- HOW TO COMPLETE THIS TASK -
Write out every one of the records below verbatim, omitting the pictures.

- DATASET EXTRACT -
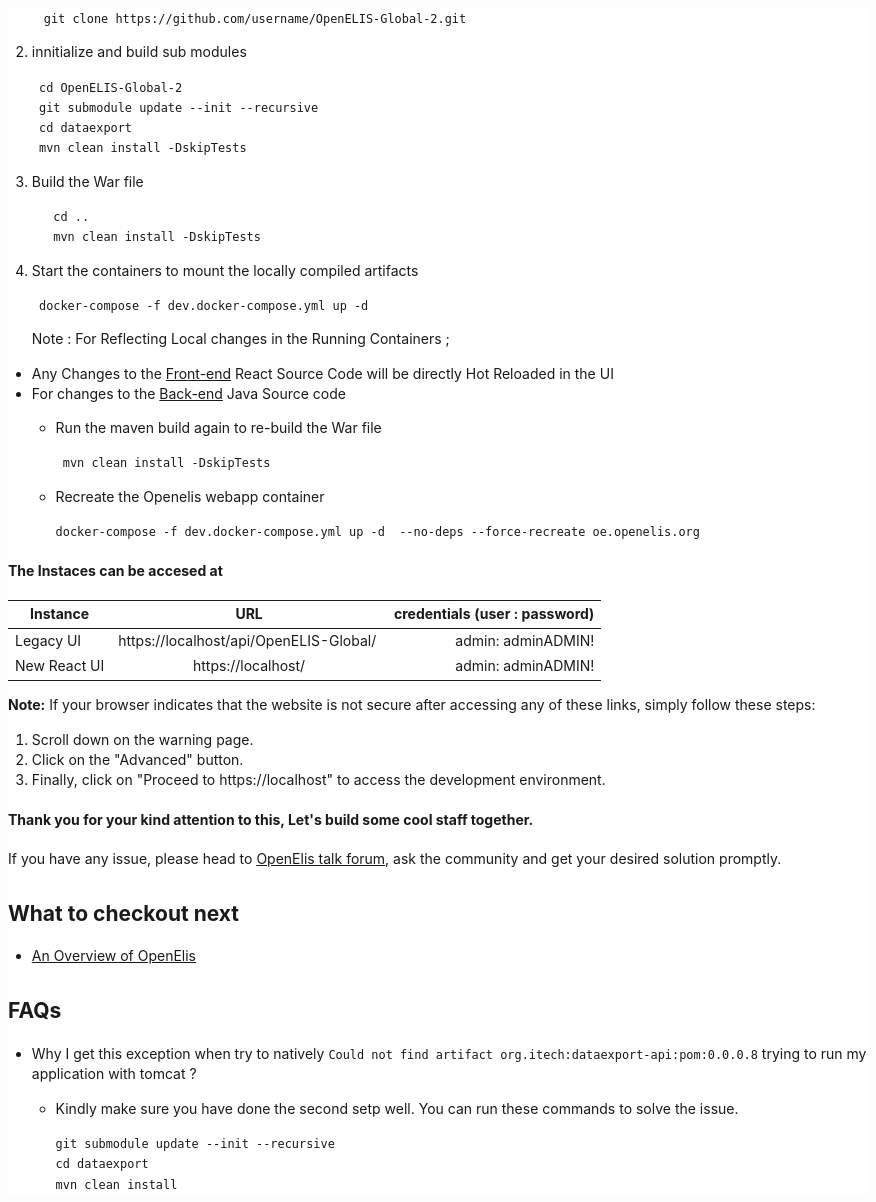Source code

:          git clone https://github.com/username/OpenELIS-Global-2.git 

2. innitialize and build sub modules

        cd OpenELIS-Global-2
        git submodule update --init --recursive
        cd dataexport
        mvn clean install -DskipTests

3.   Build the War file

            cd ..
            mvn clean install -DskipTests

4. Start the containers to mount the locally compiled artifacts

        docker-compose -f dev.docker-compose.yml up -d    

   Note : For Reflecting Local changes in the Running Containers ;
* Any Changes to the [Front-end](./frontend/) React Source Code  will be directly Hot Reloaded in the UI
* For changes to the [Back-end](./src/) Java Source code
    - Run the maven build again  to re-build the War file

           mvn clean install -DskipTests

    -  Recreate the Openelis webapp container

           docker-compose -f dev.docker-compose.yml up -d  --no-deps --force-recreate oe.openelis.org          

#### The Instaces can be accesed at

| Instance  |     URL       | credentials (user : password)|
|---------- |:-------------:|------:                       |
| Legacy UI   |  https://localhost/api/OpenELIS-Global/  | admin: adminADMIN! |
| New React UI  |    https://localhost/  |  admin: adminADMIN!

**Note:** If your browser indicates that the website is not secure after accessing any of these links, simply follow these steps:
1. Scroll down on the warning page.
2. Click on the "Advanced" button.
3. Finally, click on "Proceed to https://localhost" to access the development environment.


#### Thank you for your kind attention to this, Let's build some cool staff together.

If you have any issue, please head to [OpenElis talk forum](https://talk.openelis-global.org/), ask the community and get your desired solution promptly.


## What to checkout next
- [An Overview of OpenElis](https://www.youtube.com/watch?v=YZQMHHaHIcY)

## FAQs
- Why I get this exception when try to natively `Could not find artifact org.itech:dataexport-api:pom:0.0.0.8` trying to run my application with tomcat ?
    - Kindly make sure you have done the second setp well. You can run these commands to solve the issue.

          git submodule update --init --recursive
          cd dataexport
          mvn clean install
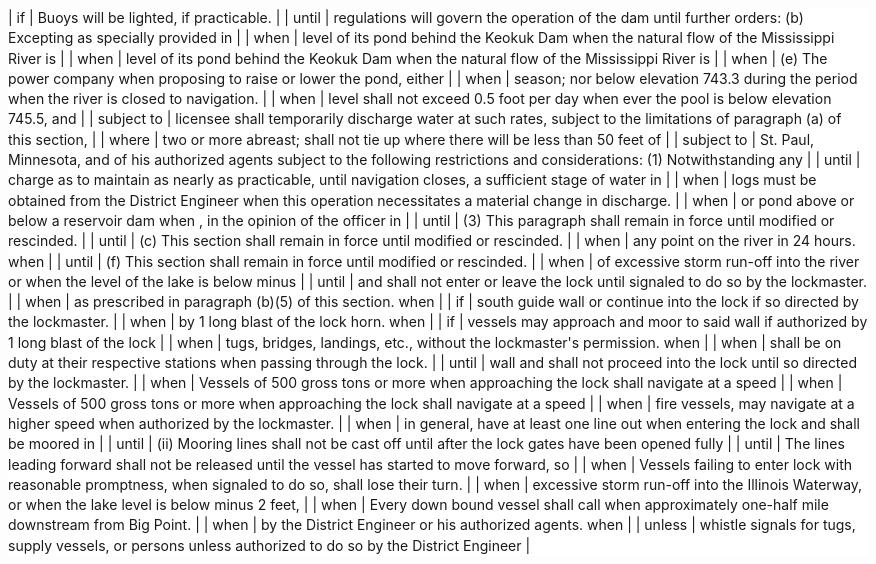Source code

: | if            | Buoys will be lighted,  if  practicable.                                                                                            |
| until         | regulations will govern the operation of the dam until further orders: (b) Excepting as specially provided in                       |
| when          | level of its pond behind the Keokuk Dam when the natural flow of the Mississippi River is                                           |
| when          | level of its pond behind the Keokuk Dam when the natural flow of the Mississippi River is                                           |
| when          | (e) The power company  when proposing to raise or lower the pond, either                                                            |
| when          | season; nor below elevation 743.3 during the period when  the river is closed to navigation.                                        |
| when          | level shall not exceed 0.5 foot per day when ever the pool is below elevation 745.5, and                                            |
| subject to    | licensee shall temporarily discharge water at such rates, subject to the limitations of paragraph (a) of this section,              |
| where         | two or more abreast; shall not tie up where there will be less than 50 feet of                                                      |
| subject to    | St. Paul, Minnesota, and of his authorized agents subject to the following restrictions and considerations: (1) Notwithstanding any |
| until         | charge as to maintain as nearly as practicable, until navigation closes, a sufficient stage of water in                             |
| when          | logs must be obtained from the District Engineer when  this operation necessitates a material change in discharge.                  |
| when          | or pond above or below a reservoir dam when , in the opinion of the officer in                                                      |
| until         | (3) This paragraph shall remain in force  until  modified or rescinded.                                                             |
| until         | (c) This section shall remain in force  until  modified or rescinded.                                                               |
| when          | any point on the river in 24 hours. when                                                                                            |
| until         | (f) This section shall remain in force  until  modified or rescinded.                                                               |
| when          | of excessive storm run-off into the river or when the level of the lake is below minus                                              |
| until         | and shall not enter or leave the lock until  signaled to do so by the lockmaster.                                                   |
| when          | as prescribed in paragraph (b)(5) of this section. when                                                                             |
| if            | south guide wall or continue into the lock if  so directed by the lockmaster.                                                       |
| when          | by 1 long blast of the lock horn. when                                                                                              |
| if            | vessels may approach and moor to said wall if authorized by 1 long blast of the lock                                                |
| when          | tugs, bridges, landings, etc., without the lockmaster's permission. when                                                            |
| when          | shall be on duty at their respective stations when  passing through the lock.                                                       |
| until         | wall and shall not proceed into the lock until  so directed by the lockmaster.                                                      |
| when          | Vessels of 500 gross tons or more  when approaching the lock shall navigate at a speed                                              |
| when          | Vessels of 500 gross tons or more  when approaching the lock shall navigate at a speed                                              |
| when          | fire vessels, may navigate at a higher speed when  authorized by the lockmaster.                                                    |
| when          | in general, have at least one line out when entering the lock and shall be moored in                                                |
| until         | (ii) Mooring lines shall not be cast off  until after the lock gates have been opened fully                                         |
| until         | The lines leading forward shall not be released  until the vessel has started to move forward, so                                   |
| when          | Vessels failing to enter lock with reasonable promptness,  when  signaled to do so, shall lose their turn.                          |
| when          | excessive storm run-off into the Illinois Waterway, or when the lake level is below minus 2 feet,                                   |
| when          | Every down bound vessel shall call  when  approximately one-half mile downstream from Big Point.                                    |
| when          | by the District Engineer or his authorized agents. when                                                                             |
| unless        | whistle signals for tugs, supply vessels, or persons unless authorized to do so by the District Engineer                            |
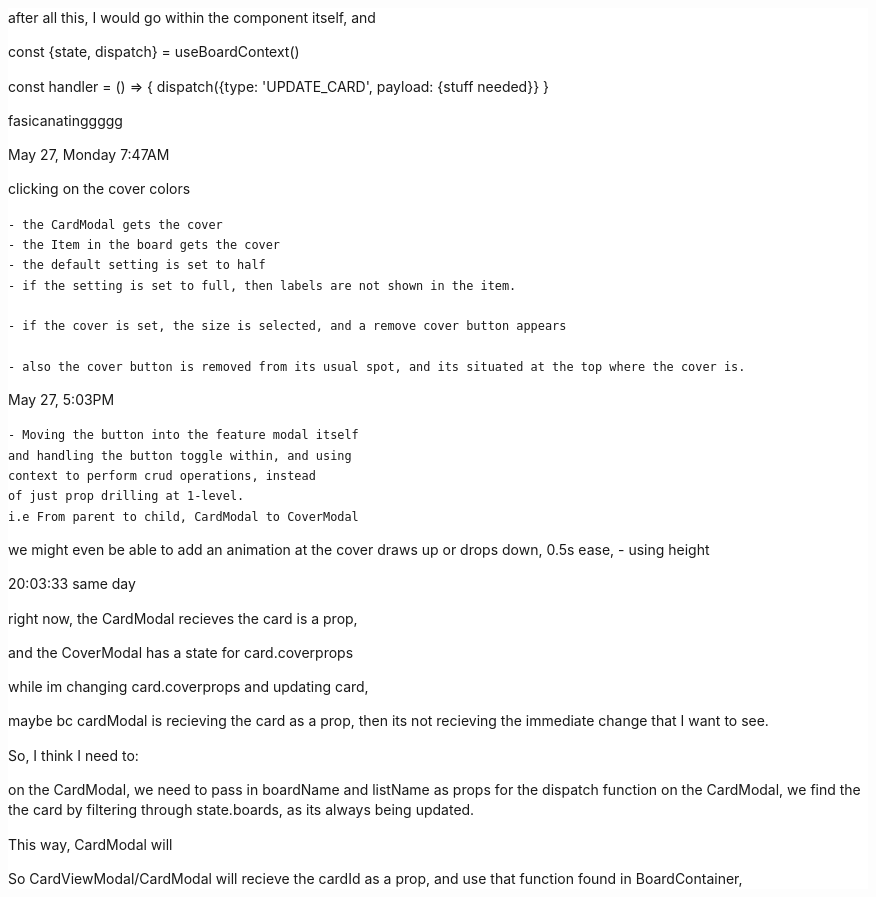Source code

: 
after all this, I would go within the component itself, and 

const {state, dispatch} = useBoardContext() 

const handler = () => {
	dispatch({type: 'UPDATE_CARD', payload: {stuff needed}}
}

fasicanatinggggg


May 27, Monday 7:47AM 

clicking on the cover colors 

	- the CardModal gets the cover 
	- the Item in the board gets the cover 
	- the default setting is set to half 
	- if the setting is set to full, then labels are not shown in the item. 
	
	- if the cover is set, the size is selected, and a remove cover button appears 
	
	- also the cover button is removed from its usual spot, and its situated at the top where the cover is. 

May 27, 5:03PM 

	- Moving the button into the feature modal itself
	and handling the button toggle within, and using 
	context to perform crud operations, instead 
	of just prop drilling at 1-level. 
	i.e From parent to child, CardModal to CoverModal 
	

	

we might even be able to add an animation at 
the cover draws up or drops down, 0.5s ease, 
	- using height


20:03:33 same day 

right now, the CardModal recieves the card is a prop, 

and the CoverModal has a state for card.coverprops 

while im changing card.coverprops and updating card,

maybe bc cardModal is recieving the card as a prop, then its not recieving the immediate change that I want to see. 

So, I think I need to: 

on the CardModal,
	we need to pass in boardName and listName as props for the dispatch function
on the CardModal, we find the the card by filtering through state.boards, as its always being updated. 

This way, CardModal will 

So CardViewModal/CardModal will recieve the cardId as a prop, and use that function found in BoardContainer,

- TASK SOLUTION -
Source code

:          git clone https://github.com/username/OpenELIS-Global-2.git 

2. innitialize and build sub modules

        cd OpenELIS-Global-2
        git submodule update --init --recursive
        cd dataexport
        mvn clean install -DskipTests

3.   Build the War file

            cd ..
            mvn clean install -DskipTests

4. Start the containers to mount the locally compiled artifacts

        docker-compose -f dev.docker-compose.yml up -d    

   Note : For Reflecting Local changes in the Running Containers ;
* Any Changes to the [Front-end](./frontend/) React Source Code  will be directly Hot Reloaded in the UI
* For changes to the [Back-end](./src/) Java Source code
    - Run the maven build again  to re-build the War file

           mvn clean install -DskipTests

    -  Recreate the Openelis webapp container

           docker-compose -f dev.docker-compose.yml up -d  --no-deps --force-recreate oe.openelis.org          

#### The Instaces can be accesed at

| Instance  |     URL       | credentials (user : password)|
|---------- |:-------------:|------:                       |
| Legacy UI   |  https://localhost/api/OpenELIS-Global/  | admin: adminADMIN! |
| New React UI  |    https://localhost/  |  admin: adminADMIN!

**Note:** If your browser indicates that the website is not secure after accessing any of these links, simply follow these steps:
1. Scroll down on the warning page.
2. Click on the "Advanced" button.
3. Finally, click on "Proceed to https://localhost" to access the development environment.


#### Thank you for your kind attention to this, Let's build some cool staff together.

If you have any issue, please head to [OpenElis talk forum](https://talk.openelis-global.org/), ask the community and get your desired solution promptly.


## What to checkout next
- [An Overview of OpenElis](https://www.youtube.com/watch?v=YZQMHHaHIcY)

## FAQs
- Why I get this exception when try to natively `Could not find artifact org.itech:dataexport-api:pom:0.0.0.8` trying to run my application with tomcat ?
    - Kindly make sure you have done the second setp well. You can run these commands to solve the issue.

          git submodule update --init --recursive
          cd dataexport
          mvn clean install
Source code

: | if            | Buoys will be lighted,  if  practicable.                                                                                            |
| until         | regulations will govern the operation of the dam until further orders: (b) Excepting as specially provided in                       |
| when          | level of its pond behind the Keokuk Dam when the natural flow of the Mississippi River is                                           |
| when          | level of its pond behind the Keokuk Dam when the natural flow of the Mississippi River is                                           |
| when          | (e) The power company  when proposing to raise or lower the pond, either                                                            |
| when          | season; nor below elevation 743.3 during the period when  the river is closed to navigation.                                        |
| when          | level shall not exceed 0.5 foot per day when ever the pool is below elevation 745.5, and                                            |
| subject to    | licensee shall temporarily discharge water at such rates, subject to the limitations of paragraph (a) of this section,              |
| where         | two or more abreast; shall not tie up where there will be less than 50 feet of                                                      |
| subject to    | St. Paul, Minnesota, and of his authorized agents subject to the following restrictions and considerations: (1) Notwithstanding any |
| until         | charge as to maintain as nearly as practicable, until navigation closes, a sufficient stage of water in                             |
| when          | logs must be obtained from the District Engineer when  this operation necessitates a material change in discharge.                  |
| when          | or pond above or below a reservoir dam when , in the opinion of the officer in                                                      |
| until         | (3) This paragraph shall remain in force  until  modified or rescinded.                                                             |
| until         | (c) This section shall remain in force  until  modified or rescinded.                                                               |
| when          | any point on the river in 24 hours. when                                                                                            |
| until         | (f) This section shall remain in force  until  modified or rescinded.                                                               |
| when          | of excessive storm run-off into the river or when the level of the lake is below minus                                              |
| until         | and shall not enter or leave the lock until  signaled to do so by the lockmaster.                                                   |
| when          | as prescribed in paragraph (b)(5) of this section. when                                                                             |
| if            | south guide wall or continue into the lock if  so directed by the lockmaster.                                                       |
| when          | by 1 long blast of the lock horn. when                                                                                              |
| if            | vessels may approach and moor to said wall if authorized by 1 long blast of the lock                                                |
| when          | tugs, bridges, landings, etc., without the lockmaster's permission. when                                                            |
| when          | shall be on duty at their respective stations when  passing through the lock.                                                       |
| until         | wall and shall not proceed into the lock until  so directed by the lockmaster.                                                      |
| when          | Vessels of 500 gross tons or more  when approaching the lock shall navigate at a speed                                              |
| when          | Vessels of 500 gross tons or more  when approaching the lock shall navigate at a speed                                              |
| when          | fire vessels, may navigate at a higher speed when  authorized by the lockmaster.                                                    |
| when          | in general, have at least one line out when entering the lock and shall be moored in                                                |
| until         | (ii) Mooring lines shall not be cast off  until after the lock gates have been opened fully                                         |
| until         | The lines leading forward shall not be released  until the vessel has started to move forward, so                                   |
| when          | Vessels failing to enter lock with reasonable promptness,  when  signaled to do so, shall lose their turn.                          |
| when          | excessive storm run-off into the Illinois Waterway, or when the lake level is below minus 2 feet,                                   |
| when          | Every down bound vessel shall call  when  approximately one-half mile downstream from Big Point.                                    |
| when          | by the District Engineer or his authorized agents. when                                                                             |
| unless        | whistle signals for tugs, supply vessels, or persons unless authorized to do so by the District Engineer                            |
Source code

: 
after all this, I would go within the component itself, and 

const {state, dispatch} = useBoardContext() 

const handler = () => {
	dispatch({type: 'UPDATE_CARD', payload: {stuff needed}}
}

fasicanatinggggg


May 27, Monday 7:47AM 

clicking on the cover colors 

	- the CardModal gets the cover 
	- the Item in the board gets the cover 
	- the default setting is set to half 
	- if the setting is set to full, then labels are not shown in the item. 
	
	- if the cover is set, the size is selected, and a remove cover button appears 
	
	- also the cover button is removed from its usual spot, and its situated at the top where the cover is. 

May 27, 5:03PM 

	- Moving the button into the feature modal itself
	and handling the button toggle within, and using 
	context to perform crud operations, instead 
	of just prop drilling at 1-level. 
	i.e From parent to child, CardModal to CoverModal 
	

	

we might even be able to add an animation at 
the cover draws up or drops down, 0.5s ease, 
	- using height


20:03:33 same day 

right now, the CardModal recieves the card is a prop, 

and the CoverModal has a state for card.coverprops 

while im changing card.coverprops and updating card,

maybe bc cardModal is recieving the card as a prop, then its not recieving the immediate change that I want to see. 

So, I think I need to: 

on the CardModal,
	we need to pass in boardName and listName as props for the dispatch function
on the CardModal, we find the the card by filtering through state.boards, as its always being updated. 

This way, CardModal will 

So CardViewModal/CardModal will recieve the cardId as a prop, and use that function found in BoardContainer,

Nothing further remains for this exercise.